Qué se pide:
Devuelve cada línea del material que contenga la palabra "chart", teniendo en cuenta mayúsculas y minúsculas.
━━━━
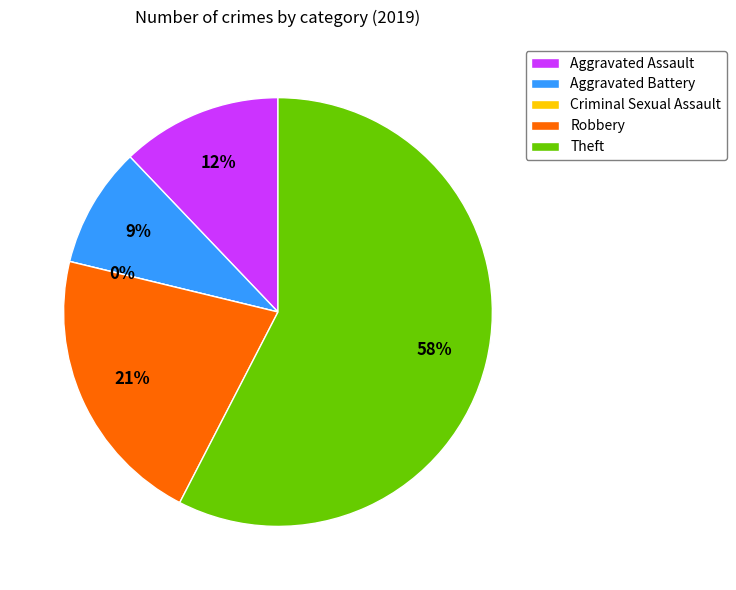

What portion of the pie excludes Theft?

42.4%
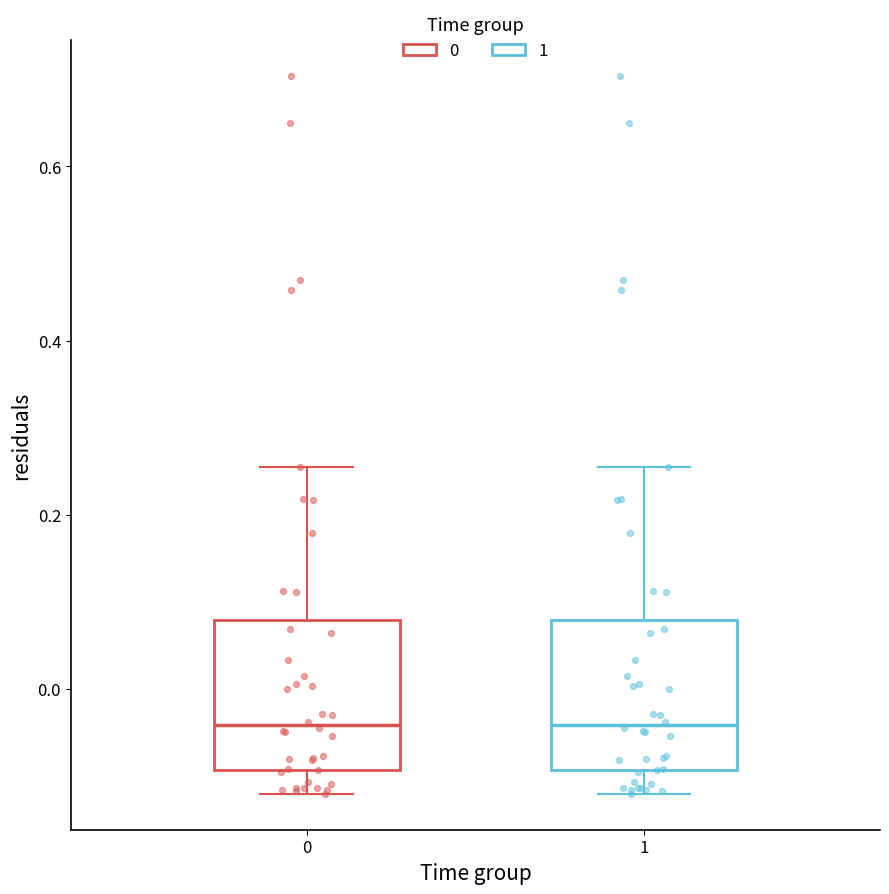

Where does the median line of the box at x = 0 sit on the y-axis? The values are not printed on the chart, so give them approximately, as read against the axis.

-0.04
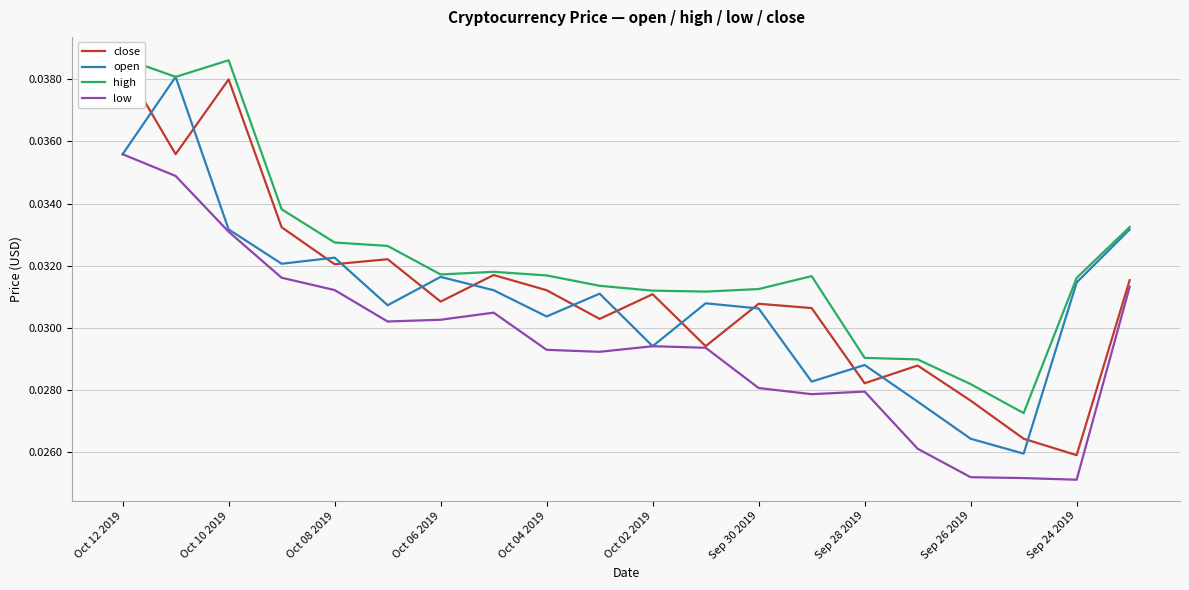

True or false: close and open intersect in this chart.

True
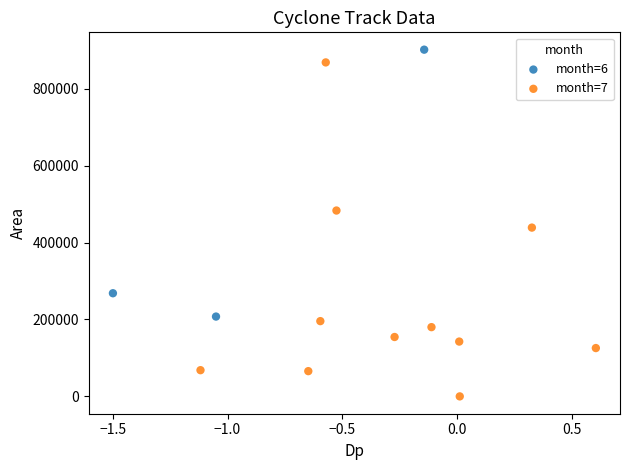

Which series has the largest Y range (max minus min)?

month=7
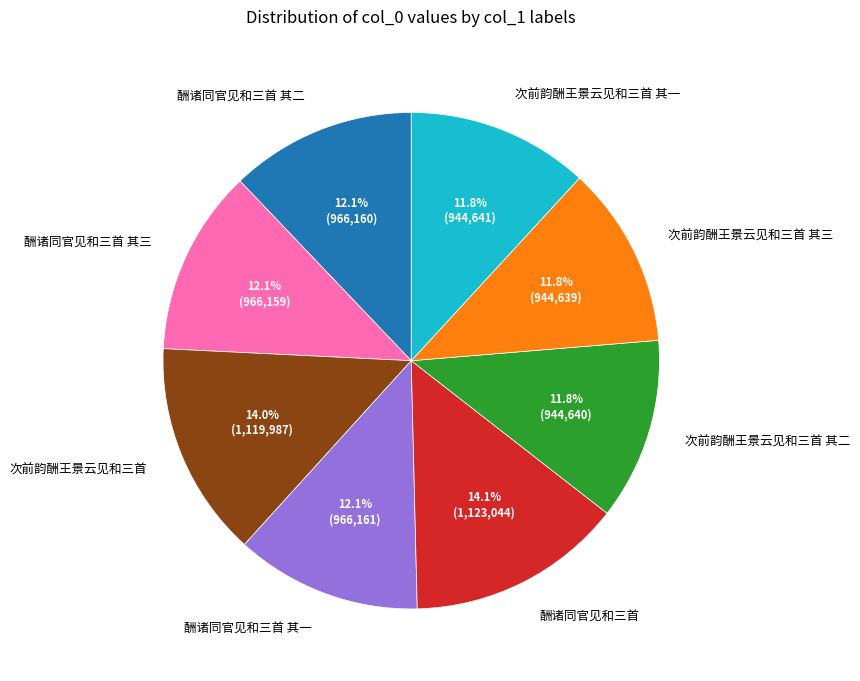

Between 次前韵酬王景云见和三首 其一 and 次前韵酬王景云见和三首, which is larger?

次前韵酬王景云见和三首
━━━━
Área de respuesta:
Where does the median line of the box at x = 0 sit on the y-axis? The values are not printed on the chart, so give them approximately, as read against the axis.
True or false: close and open intersect in this chart.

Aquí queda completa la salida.